A poluição automotora é principal poluidora do ar em Porto Alegre, conforme a professora da UFCSPA: “Nós medimos o ozônio, medimos o NO2 e vimos que quanto mais gente, quanto mais carros, maior é a quantidade desses gases e maior é a quantidade de aborto polínico”. O dióxido de nitrogênio (NO2) é liberado na queima da gasolina, enquanto o ozônio é formado a partir da reação do NO2 com a luz do sol, sendo um componente altamente oxidativo responsável por alterações respirações. Entretanto, o que mais afeta a saúde humana é o material particulado, algo como uma poeira, que é dividido em partículas ultrafinas (0,01 µg), finas (2,5 µg) e grosseiras (10 µg). As finas e ultrafinas são as que passam pelos cílios da narina e podem ir para o pulmão, iniciando uma série de reações. Dentre elas, pode haver doenças pulmonares e no restante do organismo, já que o material particulado também pode levar consigo bactérias, vírus e metais altamente tóxicos. No dia 21 de novembro, o Conama revogou as resolução de 1990, substituindo-as. Dentre elas, agora ficou estabelecido que materiais particulados grosseiros em suspensão no ar não deve passar de 120 µg/m³ em 24h. Caso cheguem a  250 µg/m³, entra-se em estado de atenção e em 420 µg/m³, estado de alerta. Já os materiais particulados finos não devem passar de 60 µg/m³ no mesmo período de tempo.

 

CÂNCER DE PULMÃO

Em 2013, a Organização Mundial da Saúde (OMS) colocou a poluição atmosférica como indutor de câncer de pulmão, semelhante ao cigarro. Ainda segundo a organização, 92% da população mundial vive com a qualidade do ar comprometida, sendo que 4,2 milhões de indivíduos morrem anualmente por conta da poluição externa e outros 3,8 milhões por conta da poluição interna, causada, por exemplo, pelo uso de fogões à lenha e lareiras. Cláudia Rhoden explica que outras complicações de saúde causadas pela poluição da atmosfera são arritmia, morte súbita, infarto agudo do miocárdio, asma agravada, alterações neurológicas, comportamentais, de fertilidade, obesidade, diabetes e crianças geradas em ambiente poluído têm no futuro déficit cognitivo e dificuldade de aprendizado.

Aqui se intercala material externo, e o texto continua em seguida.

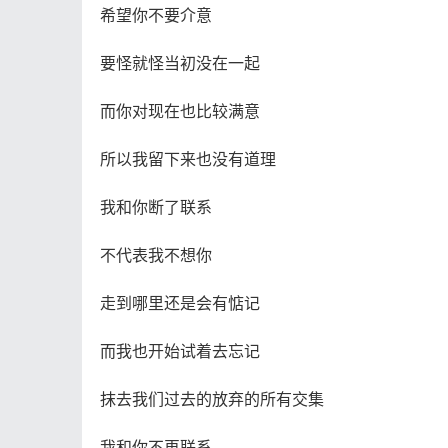
希望你不要介意
要怪就怪当初没在一起
而你对现在也比较满意
所以我留下来也没有道理
我和你断了联系
不代表我不想你
走到哪里还是会有惦记
而我也开始试着去忘记
抹去我们过去的放弃的所有交集
我和你不再联系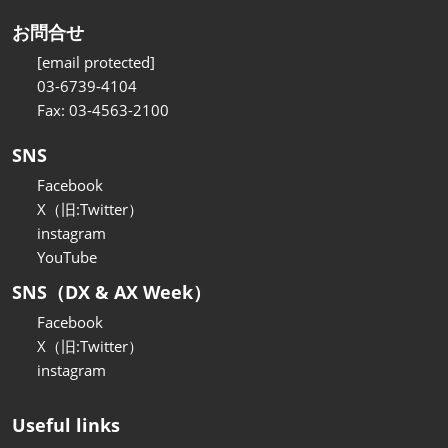
お問合せ
[email protected]
03-6739-4104
Fax: 03-4563-2100
SNS
Facebook
X（旧:Twitter）
instagram
YouTube
SNS（DX & AX Week）
Facebook
X（旧:Twitter）
instagram
Useful links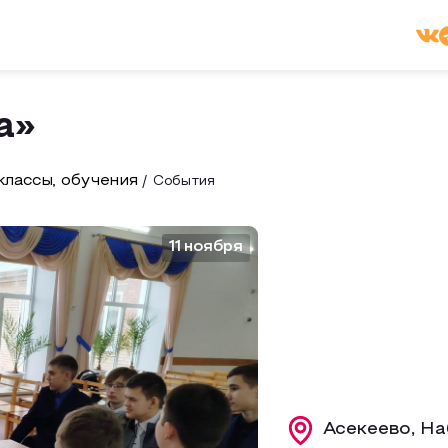
а»
лассы, обучения
События
11 ноября
Асекеево, На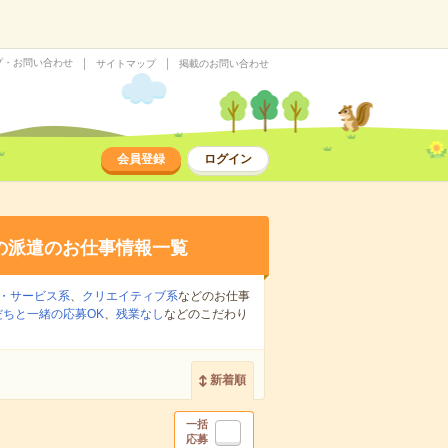
プ・お問い合わせ
サイトマップ
掲載のお問い合わせ
会員登録
ログイン
の派遣のお仕事情報一覧
・サービス系
、
クリエイティブ系
などのお仕事
だちと一緒の応募OK
、
残業なし
などのこだわり
新着順
一括
応募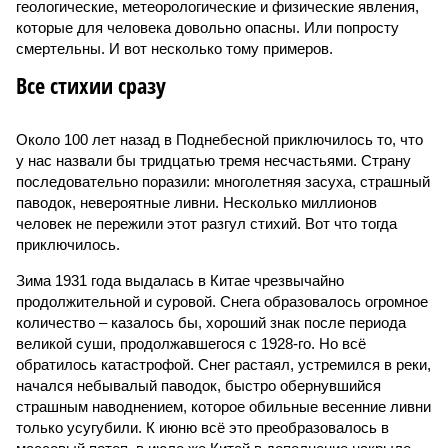
геологические, метеорологические и физические явления,
которые для человека довольно опасны. Или попросту
смертельны. И вот несколько тому примеров.
Все стихии сразу
Около 100 лет назад в Поднебесной приключилось то, что
у нас назвали бы тридцатью тремя несчастьями. Страну
последовательно поразили: многолетняя засуха, страшный
паводок, невероятные ливни. Несколько миллионов
человек не пережили этот разгул стихий. Вот что тогда
приключилось.
Зима 1931 года выдалась в Китае чрезвычайно
продолжительной и суровой. Снега образовалось огромное
количество – казалось бы, хороший знак после периода
великой суши, продолжавшегося с 1928-го. Но всё
обратилось катастрофой. Снег растаял, устремился в реки,
начался небывалый паводок, быстро обернувшийся
страшным наводнением, которое обильные весенние ливни
только усугубили. К июню всё это преобразовалось в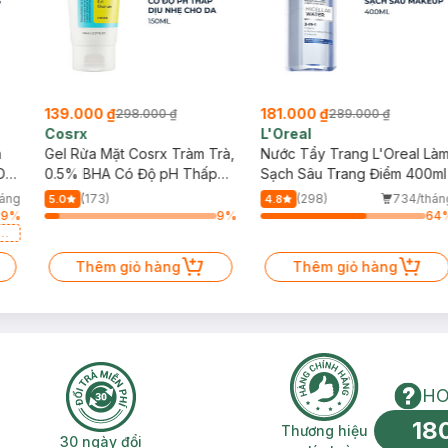
139.000 ₫
181.000 ₫
298.000 ₫
289.000 ₫
Cosrx
L'Oreal
h
Gel Rửa Mặt Cosrx Tràm Trà,
Nước Tẩy Trang L'Oreal Là
Da
0.5% BHA Có Độ pH Thấp
Sạch Sâu Trang Điểm 400ml
150ml
háng
(173)
(298)
734/thán
5.0
4.8
39
%
9
%
64
a
Thêm giỏ hàng
Thêm giỏ hàng
HO
18
n phí 2H
30 ngày đổi trả miễn phí
Thương hiệu uy 
Thương hiệu
30 ngày đổi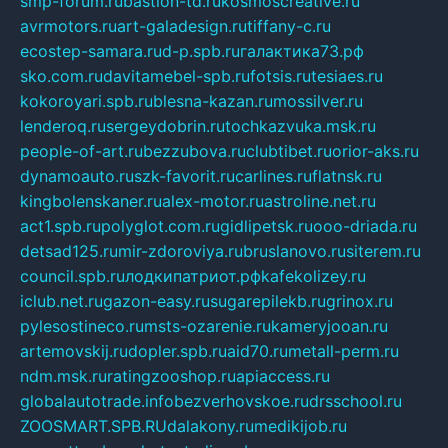
smp-forum.ru
bastion-td.ru
kosmoscreative.ru
avrmotors.ru
art-galadesign.ru
tiffany-c.ru
ecostep-samara.ru
d-p.spb.ru
галактика73.рф
sko.com.ru
davitamebel-spb.ru
fotsis.ru
tesiaes.ru
kokoroyari.spb.ru
blesna-kazan.ru
mossilver.ru
lenderoq.ru
sergeydobrin.ru
tochkazvuka.msk.ru
people-of-art.ru
bezzubova.ru
clubtibet.ru
orior-aks.ru
dynamoauto.ru
szk-favorit.ru
carlines.ru
flatnsk.ru
kingbolenskaner.ru
alex-motor.ru
astroline.net.ru
act1.spb.ru
polyglot.com.ru
gidlipetsk.ru
ooo-driada.ru
detsad125.ru
mir-zdoroviya.ru
bruslanovo.ru
siterem.ru
council.spb.ru
лодкипатриот.рф
kafekolizey.ru
iclub.net.ru
gazon-easy.ru
sugarepilekb.ru
grinox.ru
pylesostineco.ru
msts-ozarenie.ru
kameryjooan.ru
artemovskij.ru
dopler.spb.ru
aid70.ru
metall-perm.ru
ndm.msk.ru
ratingzooshop.ru
apiaccess.ru
globalautotrade.info
bezverhovskoe.ru
drsschool.ru
ZOOSMART.SPB.RU
dalakony.ru
medikijob.ru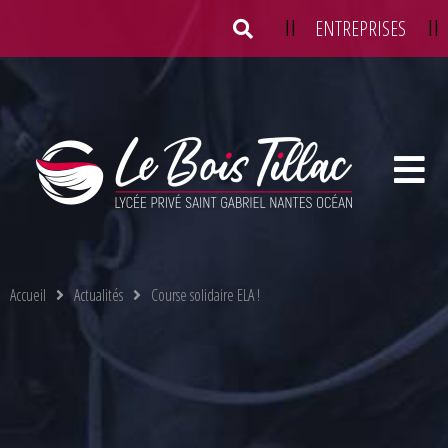
||
ENTREPRISES
||
Location de salles
Taxe d’apprentissage
Accueil
Actualités
Course solidaire ELA !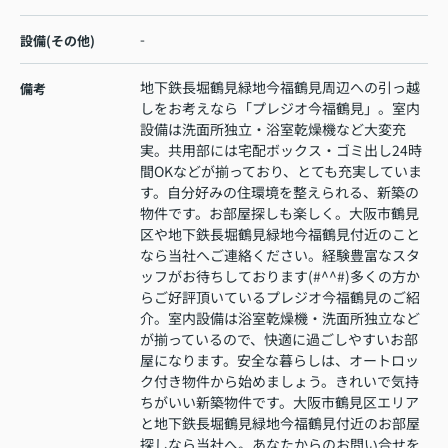
-
設備(その他)
地下鉄長堀鶴見緑地今福鶴見周辺への引っ越
備考
しをお考えなら「プレジオ今福鶴見」。室内
設備は洗面所独立・浴室乾燥機など大変充
実。共用部には宅配ボックス・ゴミ出し24時
間OKなどが揃っており、とても充実していま
す。自分好みの住環境を整えられる、新築の
物件です。お部屋探しも楽しく。大阪市鶴見
区や地下鉄長堀鶴見緑地今福鶴見付近のこと
なら当社へご連絡ください。経験豊富なスタ
ッフがお待ちしております(#^^#)多くの方か
らご好評頂いているプレジオ今福鶴見のご紹
介。室内設備は浴室乾燥機・洗面所独立など
が揃っているので、快適に過ごしやすいお部
屋になります。安全な暮らしは、オートロッ
ク付き物件から始めましょう。きれいで気持
ちがいい新築物件です。大阪市鶴見区エリア
と地下鉄長堀鶴見緑地今福鶴見付近のお部屋
探しなら当社へ。あなたからのお問い合せを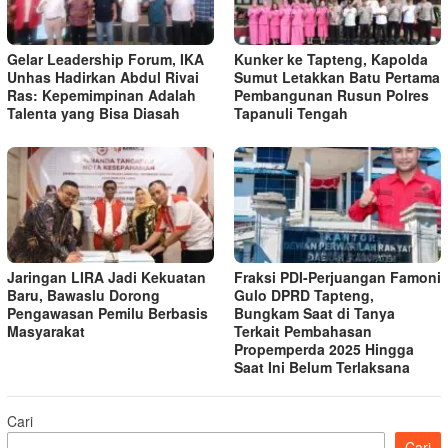
Gelar Leadership Forum, IKA
Kunker ke Tapteng, Kapolda
Unhas Hadirkan Abdul Rivai
Sumut Letakkan Batu Pertama
Ras: Kepemimpinan Adalah
Pembangunan Rusun Polres
Talenta yang Bisa Diasah
Tapanuli Tengah
Jaringan LIRA Jadi Kekuatan
Fraksi PDI-Perjuangan Famoni
Baru, Bawaslu Dorong
Gulo DPRD Tapteng,
Pengawasan Pemilu Berbasis
Bungkam Saat di Tanya
Masyarakat
Terkait Pembahasan
Propemperda 2025 Hingga
Saat Ini Belum Terlaksana
Cari
Cari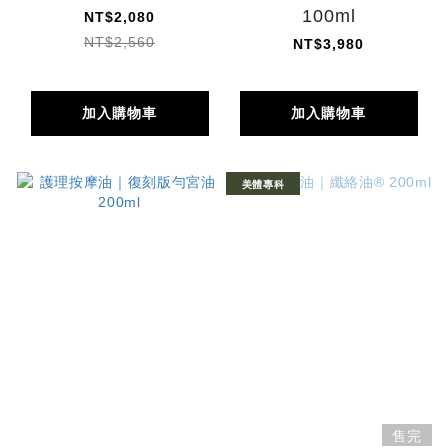
100ml
NT$2,080
NT$2,560
NT$3,980
加入購物車
加入購物車
美體專科
售完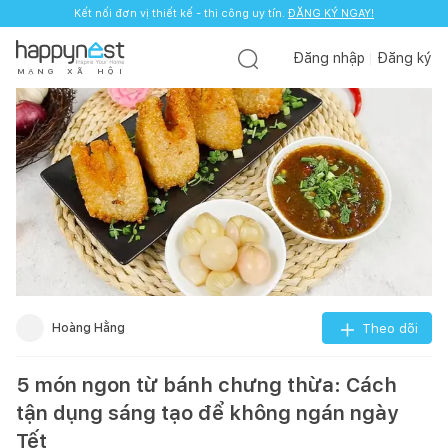
Kết nối đơn vị thiết kế - thi công uy tín.
ĐĂNG KÝ NGAY!
Đăng nhập
Đăng ký
M
Ạ
N
G
X
Ã
H
Ộ
I
Hoàng Hằng
Theo dõi
5 món ngon từ bánh chưng thừa: Cách
tận dụng sáng tạo để không ngán ngày
Tết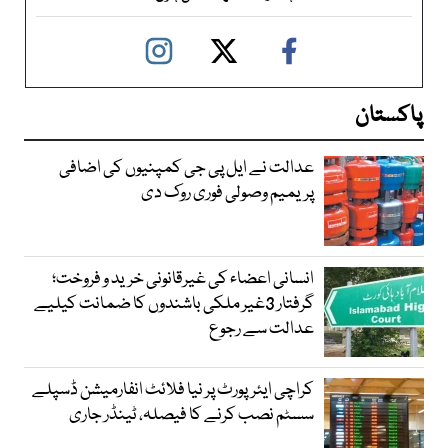
پاکستان
عدالت نے ایل پی جی کمپنیوں کی اضافی
پریمیم وصولی فوری روک دی
انسانی اعضاء کی غیرقانونی خرید و فروخت؛
گرفتار 3غیر ملکی باشندوں کا ضمانت کیلیے
عدالت سے رجوع
کراچی ایئرپورٹ پر نیا فلائٹ انفارمیشن ڈسپلے
سسٹم نصب کرنے کا فیصلہ، ٹینڈر جاری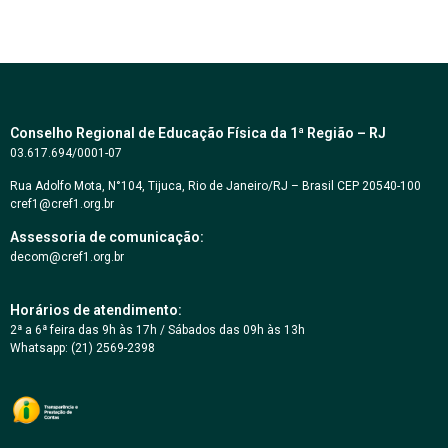
Conselho Regional de Educação Física da 1ª Região – RJ
03.617.694/0001-07
Rua Adolfo Mota, N°104, Tijuca, Rio de Janeiro/RJ – Brasil CEP 20540-100
cref1@cref1.org.br
Assessoria de comunicação:
decom@cref1.org.br
Horários de atendimento:
2ª a 6ª feira das 9h às 17h / Sábados das 09h às 13h
Whatsapp: (21) 2569-2398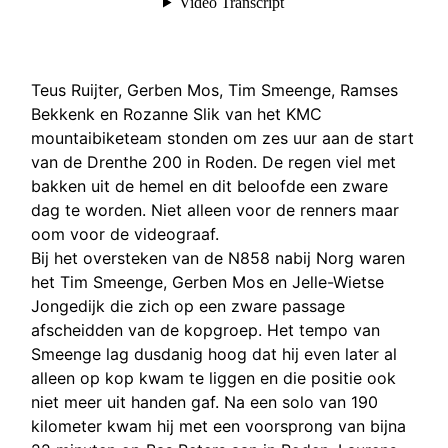
Teus Ruijter, Gerben Mos, Tim Smeenge, Ramses
Bekkenk en Rozanne Slik van het KMC
mountaibiketeam stonden om zes uur aan de start
van de Drenthe 200 in Roden. De regen viel met
bakken uit de hemel en dit beloofde een zware
dag te worden. Niet alleen voor de renners maar
oom voor de videograaf.
Bij het oversteken van de N858 nabij Norg waren
het Tim Smeenge, Gerben Mos en Jelle-Wietse
Jongedijk die zich op een zware passage
afscheidden van de kopgroep. Het tempo van
Smeenge lag dusdanig hoog dat hij even later al
alleen op kop kwam te liggen en die positie ook
niet meer uit handen gaf. Na een solo van 190
kilometer kwam hij met een voorsprong van bijna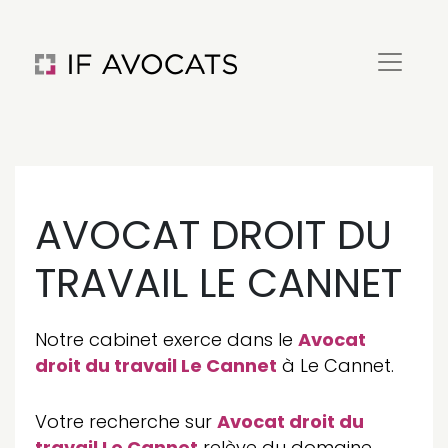
AVOCAT DROIT DU
TRAVAIL LE CANNET
Notre cabinet exerce dans le
Avocat
droit du travail Le Cannet
à Le Cannet.
Votre recherche sur
Avocat droit du
travail Le Cannet
relève du domaine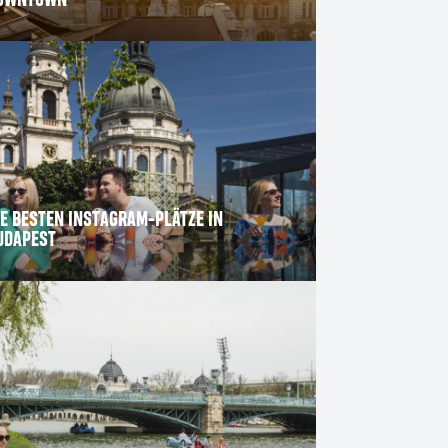
OWNTOWN
IE BESTEN INSTAGRAM-PLÄTZE IN
UDAPEST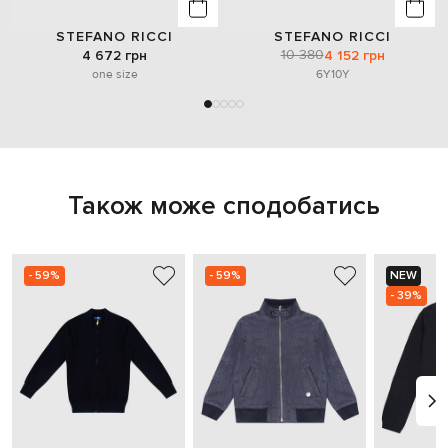
STEFANO RICCI
STEFANO RICCI
10 380
4 672 грн
4 152 грн
one size
6Y
10Y
Також може сподобатись
- 59%
- 59%
NEW
- 39%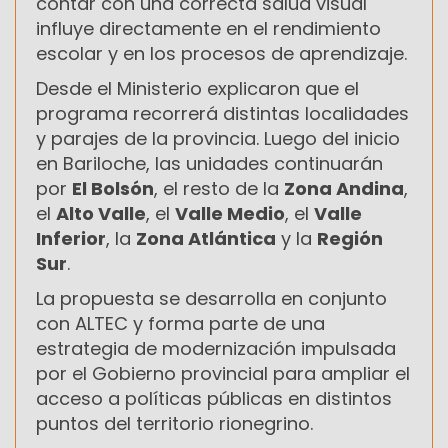
contar con una correcta salud visual
influye directamente en el rendimiento
escolar y en los procesos de aprendizaje.
Desde el Ministerio explicaron que el
programa recorrerá distintas localidades
y parajes de la provincia. Luego del inicio
en Bariloche, las unidades continuarán
por
El Bolsón
, el resto de la
Zona Andina
,
el
Alto Valle
, el
Valle Medio
, el
Valle
Inferior
, la
Zona Atlántica
y la
Región
Sur
.
La propuesta se desarrolla en conjunto
con ALTEC y forma parte de una
estrategia de modernización impulsada
por el Gobierno provincial para ampliar el
acceso a políticas públicas en distintos
puntos del territorio rionegrino.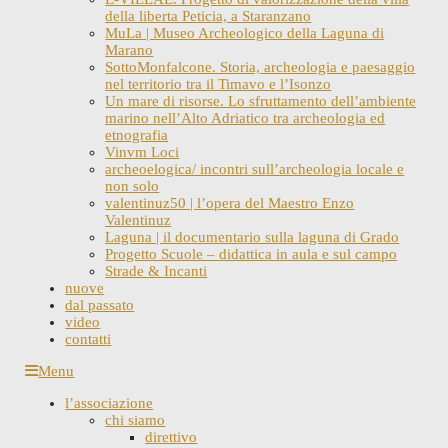
della liberta Peticia, a Staranzano
MuLa | Museo Archeologico della Laguna di
Marano
SottoMonfalcone. Storia, archeologia e paesaggio
nel territorio tra il Timavo e l’Isonzo
Un mare di risorse. Lo sfruttamento dell’ambiente
marino nell’Alto Adriatico tra archeologia ed
etnografia
Vinvm Loci
archeoelogica/ incontri sull’archeologia locale e
non solo
valentinuz50 | l’opera del Maestro Enzo
Valentinuz
Laguna | il documentario sulla laguna di Grado
Progetto Scuole – didattica in aula e sul campo
Strade & Incanti
nuove
dal passato
video
contatti
Skip
Menu
to
l’associazione
content
chi siamo
direttivo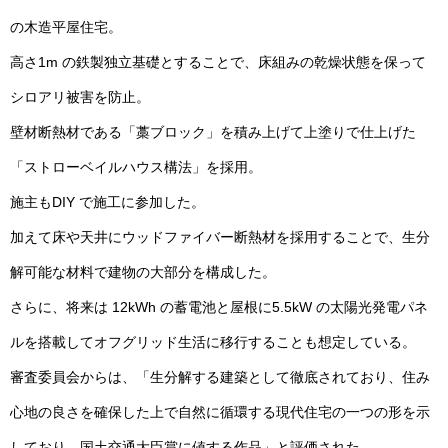
の木造平屋住宅。
高さ1m の鉄製独立基礎とすることで、床組みの乾燥状態を保って
シロアリ被害を防止。
壁材断熱材である「藁ブロック」を積み上げて上塗りで仕上げた
「ストローベイルハウス構法」を採用。
施主もDIY で施工に参加した。
加えて床や天井にウッドファイバー断熱材を採用することで、生分
解可能な材料で建物の大部分を構成した。
さらに、将来は 12kWh の蓄電池と屋根に5.5kW の太陽光発電パネ
ルを搭載してオフグリッド生活に移行することも想定している。
審査委員会からは、「生分解する建築として徹底されており、住み
心地の良さを確保した上で自然に循環する現代住宅の一つの形を示
しており、国土交通大臣賞に値する作品」と評価された。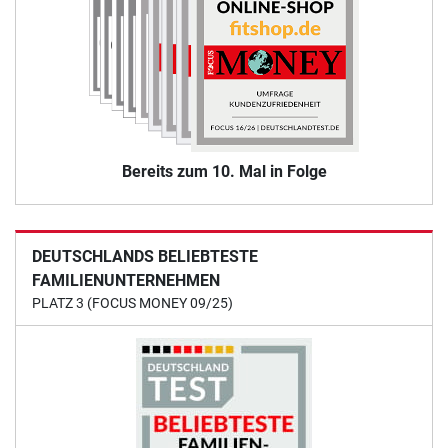
Bereits zum 10. Mal in Folge
DEUTSCHLANDS BELIEBTESTE
FAMILIENUNTERNEHMEN
PLATZ 3 (FOCUS MONEY 09/25)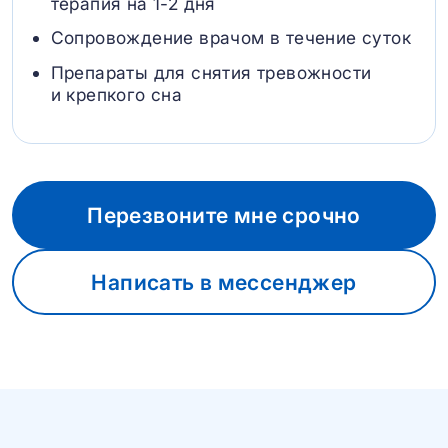
терапия на 1-2 дня
Сопровождение врачом в течение суток
Препараты для снятия тревожности
и крепкого сна
Перезвоните мне срочно
Написать в мессенджер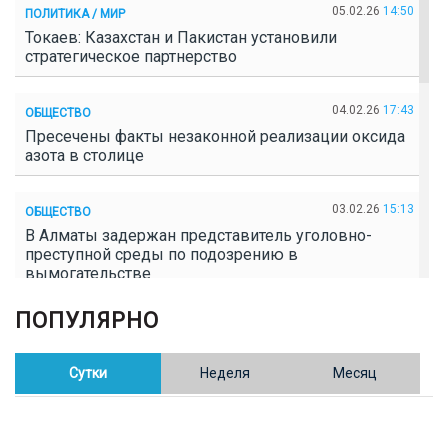
05.02.26
14:50
ПОЛИТИКА / МИР
Токаев: Казахстан и Пакистан установили
стратегическое партнерство
04.02.26
17:43
ОБЩЕСТВО
Пресечены факты незаконной реализации оксида
азота в столице
03.02.26
15:13
ОБЩЕСТВО
В Алматы задержан представитель уголовно-
преступной среды по подозрению в
вымогательстве
ПОПУЛЯРНО
02.02.26
16:41
ОБЩЕСТВО
Полицейские пресекли незаконное выращивание
конопли в Таразе
Сутки
Неделя
Месяц
30.01.26
17:30
ОБЩЕСТВО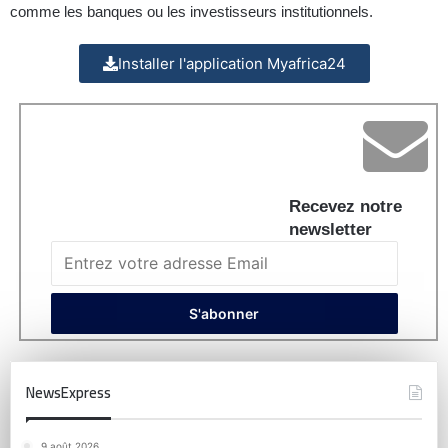
comme les banques ou les investisseurs institutionnels.
Installer l'application Myafrica24
Recevez notre
newsletter
NewsExpress
9 août 2026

A professora ainda explica que o modal de transporte público no Brasil é o ônibus, altamente poluente. Isso por conta de problemas na qualidade dos motores, quantidade da queima de diesel, que polui muito mais que a gasolina, e má qualidade dos asfaltos, que soltam partículas. Além disso, os carros quando utilizados normalmente têm somente até duas pessoas. “No horário de pico, início da manhã e final da tarde, existe um aumento de 20 a 30% na emissão dos poluentes”, sustenta Cláudia Rhoden. Por conseguinte, correr em parques ou ar livre em geral não é recomendado nessas faixas de horário, visto que respira-se todos os poluentes do ar.

Na capital gaúcha, quem fica em paradas de ônibus tem 2,3% mais chances de sofrer morte súbita do que aqueles que não ficam em paradas, sendo o mesmo risco válido também para quem está dentro do ônibus. No último ano, o nível de material particulado na cidade era quatro vezes mais alto que o recomendado pela Organização Mundial da Saúde (OMS). E Cláudia comenta que “eu sei que o ar faz mal, a população talvez não saiba o quão mal isso pode te fazer”.